3. Number of Experts Used to Establish the Ground Truth for the Test Set and Qualifications of Those Experts

Not applicable. This device is an autoclave (steam sterilizer) and its performance is evaluated against physical and biological indicators, not expert interpretations of images or clinical data. "Ground truth" in this context would be the successful sterilization of materials as indicated by validated biological and physical methods.

4. Adjudication Method for the Test Set

Not applicable. (See explanation for point 3).

5. If a Multi-Reader Multi-Case (MRMC) Comparative Effectiveness Study Was Done, If So, What Was the Effect Size of How Much Human Readers Improve with AI vs Without AI Assistance

Not applicable. This is a medical device (steam sterilizer), not an AI-powered diagnostic or assistive tool for human readers.

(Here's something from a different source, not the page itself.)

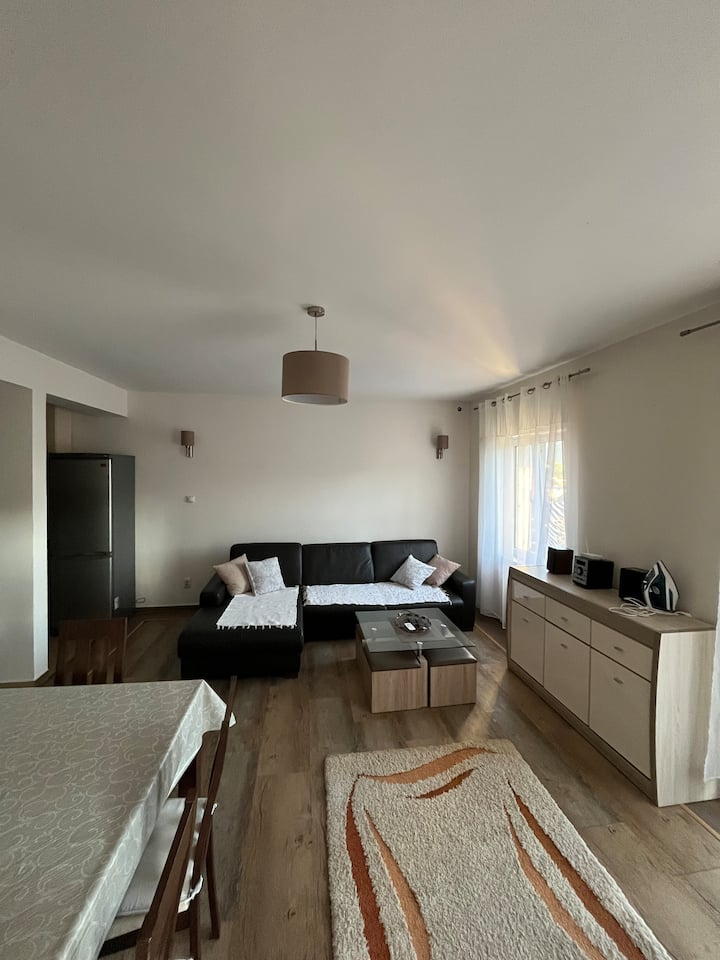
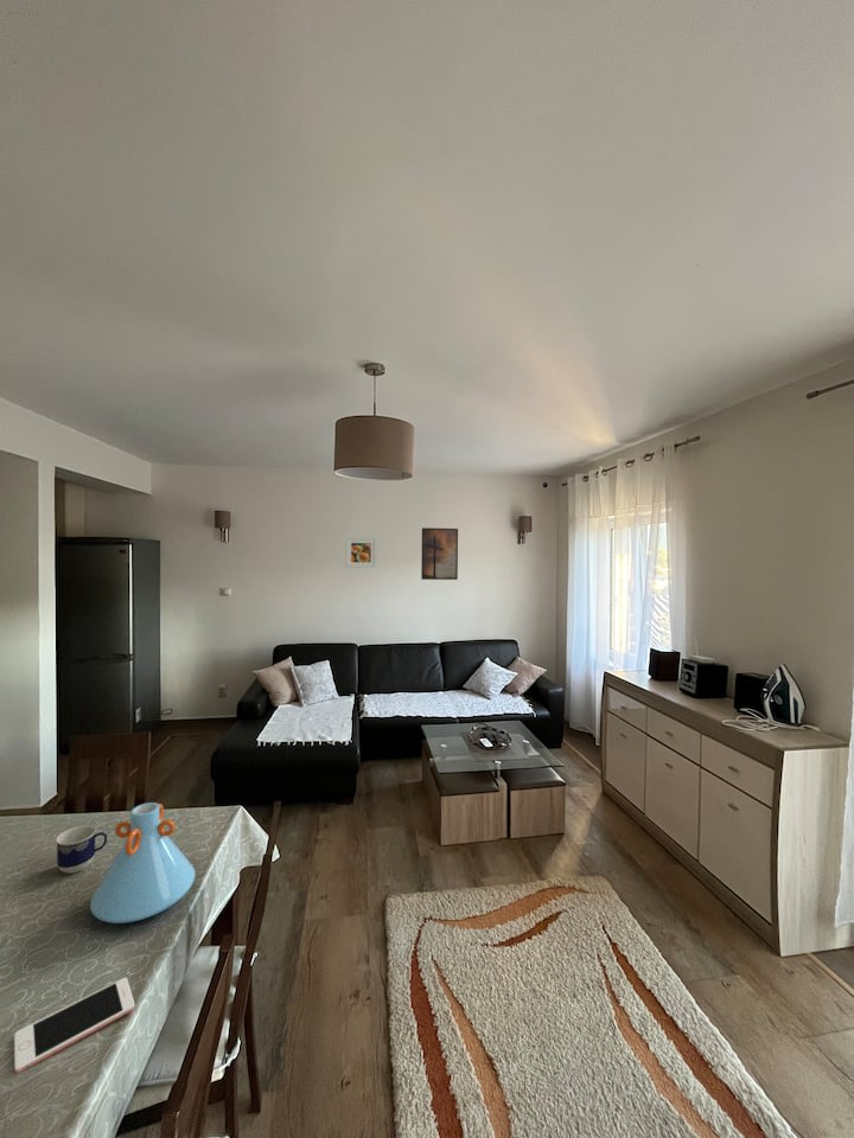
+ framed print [344,536,377,569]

6. If a Standalone (i.e., algorithm only without human-in-the-loop performance) Was Done

Not applicable. This is a medical device, not an algorithm. The device's performance is inherently "standalone" in its sterilization function, without human-in-the-loop performance beyond operation and loading.

7. The Type of Ground Truth Used

The ground truth used for evaluating the performance of a steam sterilizer would typically be established through:

• Biological Indicators (BIs): Spore strips or vials containing highly resistant bacterial spores (e.g., Geobacillus stearothermophilus) that, when cultured after a sterilization cycle, show no growth if sterilization was successful.
• Physical Indicators: Measurement of temperature, pressure, and time during the sterilization cycle using calibrated sensors to ensure parameters meet specified sterilization conditions.
• Chemical Indicators: Color-changing strips or tags that indicate exposure to steam and/or specific sterilization conditions, though these do not prove sterility alone.
• Load Specifications and Cycle Parameters: The "ground truth" and benchmark for performance are adhering to validated cycles and ensuring the device can consistently achieve these predefined, effective sterilization parameters for various loads (wrapped/unwrapped instruments, linens, liquids).

The document states, "Biological and physical testing was conducted," which aligns with the typical ground truth methods for these types of devices.

8. The Sample Size for the Training Set

Not applicable. This is a medical device, not a machine learning model, so there is no "training set" in the AI sense. The design and validation of the sterilizer are based on engineering principles and regulatory standards, not iterative training on a data set.

9. How the Ground Truth for the Training Set Was Established

Not applicable. (See explanation for point 8).